▶ **What is needed**: Which lines of the data include the string "users"? List them all.

▶ **Source data**:
━━━━━━━━━━

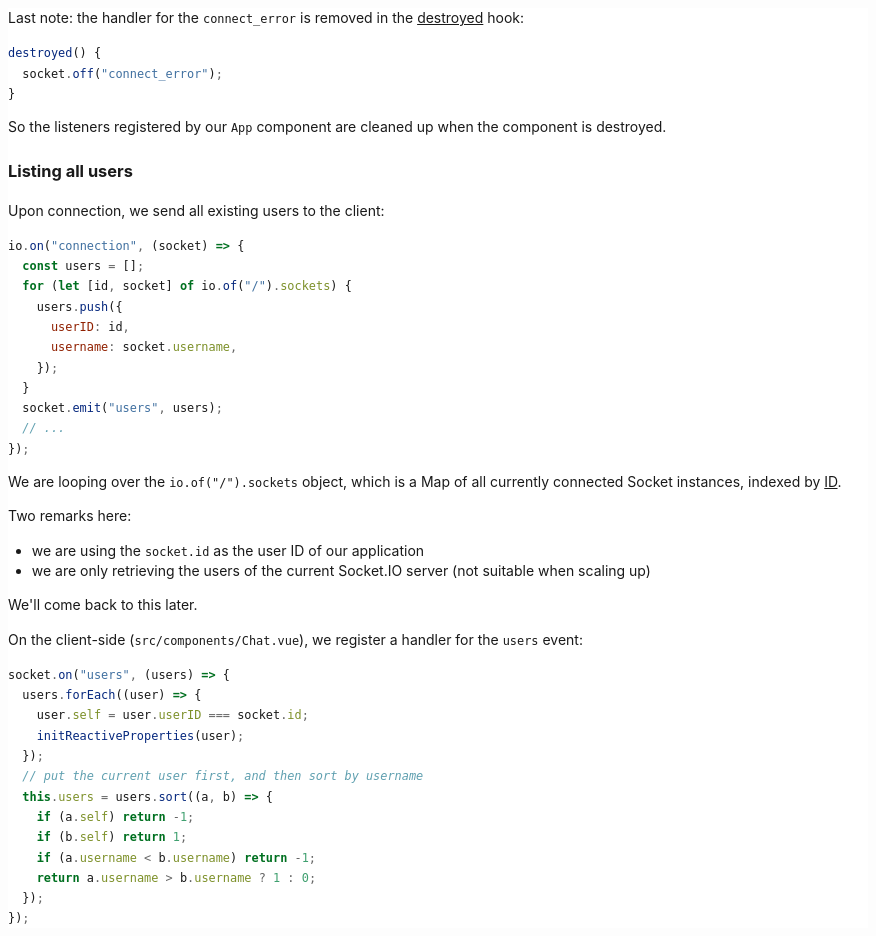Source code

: Last note: the handler for the `connect_error` is removed in the [destroyed](https://vuejs.org/v2/api/#destroyed) hook:

```js
destroyed() {
  socket.off("connect_error");
}
```

So the listeners registered by our `App` component are cleaned up when the component is destroyed.

### Listing all users

Upon connection, we send all existing users to the client:

```js
io.on("connection", (socket) => {
  const users = [];
  for (let [id, socket] of io.of("/").sockets) {
    users.push({
      userID: id,
      username: socket.username,
    });
  }
  socket.emit("users", users);
  // ...
});
```

We are looping over the `io.of("/").sockets` object, which is a Map of all currently connected Socket instances, indexed by [ID](/docs/v3/server-socket-instance/#Socket-id).

Two remarks here:

- we are using the `socket.id` as the user ID of our application
- we are only retrieving the users of the current Socket.IO server (not suitable when scaling up)

We'll come back to this later.

On the client-side (`src/components/Chat.vue`), we register a handler for the `users` event:

```js
socket.on("users", (users) => {
  users.forEach((user) => {
    user.self = user.userID === socket.id;
    initReactiveProperties(user);
  });
  // put the current user first, and then sort by username
  this.users = users.sort((a, b) => {
    if (a.self) return -1;
    if (b.self) return 1;
    if (a.username < b.username) return -1;
    return a.username > b.username ? 1 : 0;
  });
});
```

━━━━━━━━━━

▶ **Solution to this task**:
### Listing all users
Upon connection, we send all existing users to the client:
  const users = [];
    users.push({
  socket.emit("users", users);
- we are only retrieving the users of the current Socket.IO server (not suitable when scaling up)
On the client-side (`src/components/Chat.vue`), we register a handler for the `users` event:
socket.on("users", (users) => {
  users.forEach((user) => {
  this.users = users.sort((a, b) => {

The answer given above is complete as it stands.